Officials are consulting with residents and housing associations at several locations - including two apartment blocks - in the capital.
The rooftops Lexington House in Bow, Tower Hamlets, and the Fred Wigg Tower in Waltham Forest, both in east London, have been identified as potential sites to host the weapons, capable of shooting down aircraft.
Blackheath Common and Oxleas Wood, both in southeast London, plus William Girling Reservoir in the Lea Valley Reservoir Chain in Enfield, and Barn Hill at Netherhouse Farm in Epping Forest, are also being considered as possible locations.
The move forms part of Olympic Guardian - a major exercise this week involving the testing of security and defence systems by the British army, navy and air force, together with the police.
This includes consultations on the placement of two types of missiles during the Games - the Rapier, and high velocity Starstreak.
Residents and tourists will be able to see typhoon jets and helicopters flying over the city and HMS Ocean venture up the Thames.
Sam Kiley, Sky News defence and security editor, said: "There is going to be a big exercise coming up from May 2, running for nine days.
"They are rehearsing all of the worst-case scenarios. Among the doomsday scenarios is somebody in a light aircraft loaded with a bomb who wants to plough it into the stadium, or a highjacked airliner."
He said the missiles would only be used in the "last line of defence", but the security services were "not leaving anything to chance".
"This is routine. This is exactly what happened at all the other Olympics," he added.
Defence Secretary Philip Hammond said: "Support for the Olympic Games will be an important task for defence in 2012 and this exercise is about pushing our people and our systems to the limit to ensure that we are ready for the challenge.
"The majority of this exercise will be played out in full view of the public and I hope that it will have a secondary effect of reassuring the British people that everything possible is being done to ensure this will be a safe and secure Olympic and Paralympic Games."
Those living in the Lexington building apartment complex in Bow received a leaflet over the weekend detailing the plans to use an old watch tower on top of their block of flats to host one of the weapons - sparking concerns.

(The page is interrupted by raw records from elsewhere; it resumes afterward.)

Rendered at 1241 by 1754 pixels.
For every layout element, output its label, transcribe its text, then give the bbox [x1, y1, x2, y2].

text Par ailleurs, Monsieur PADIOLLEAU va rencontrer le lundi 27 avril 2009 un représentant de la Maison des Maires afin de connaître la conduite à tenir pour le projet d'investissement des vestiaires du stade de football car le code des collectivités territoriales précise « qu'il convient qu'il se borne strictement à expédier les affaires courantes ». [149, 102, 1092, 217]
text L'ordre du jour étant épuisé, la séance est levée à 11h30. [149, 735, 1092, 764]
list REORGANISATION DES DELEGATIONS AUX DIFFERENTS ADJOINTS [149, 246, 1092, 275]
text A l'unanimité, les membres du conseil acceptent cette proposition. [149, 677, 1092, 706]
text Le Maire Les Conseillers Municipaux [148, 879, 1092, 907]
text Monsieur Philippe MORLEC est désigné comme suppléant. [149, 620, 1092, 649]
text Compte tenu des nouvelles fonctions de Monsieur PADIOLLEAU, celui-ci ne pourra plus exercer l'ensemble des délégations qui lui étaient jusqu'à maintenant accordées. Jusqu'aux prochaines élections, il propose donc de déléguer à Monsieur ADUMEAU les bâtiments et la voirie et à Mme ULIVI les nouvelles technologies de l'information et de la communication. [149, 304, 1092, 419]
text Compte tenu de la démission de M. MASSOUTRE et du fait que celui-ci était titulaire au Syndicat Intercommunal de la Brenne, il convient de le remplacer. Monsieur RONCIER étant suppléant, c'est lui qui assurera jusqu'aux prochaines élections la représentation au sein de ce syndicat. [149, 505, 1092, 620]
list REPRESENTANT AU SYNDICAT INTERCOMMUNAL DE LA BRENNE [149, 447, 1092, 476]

They were told the weapons would be operated by 10 soldiers - guarded by police 24 hours a day - and only fired as a last resort.
One of the 700 residents of the block, journalist Brian Whelan, said on Sunday: "I've looked these (the missiles) up and I don't think they're the kind of thing you can fire over a highly-populated area like Tower Hamlets. Think of the debris."
No final decision has been made on any deployment of the ground-based air defence system.
General Sir Nick Parker, standing joint commander, said: "We have got to make sure that we have got a plan in place that can deal with the very unlikely, but serious threat that might exist to the Olympic Park."
He said any decision to actually fire the weapons would be taken "at the highest political level", adding that any military advice to the Government on the security provisions for the London 2012 Olympics would depend on the success of the trial.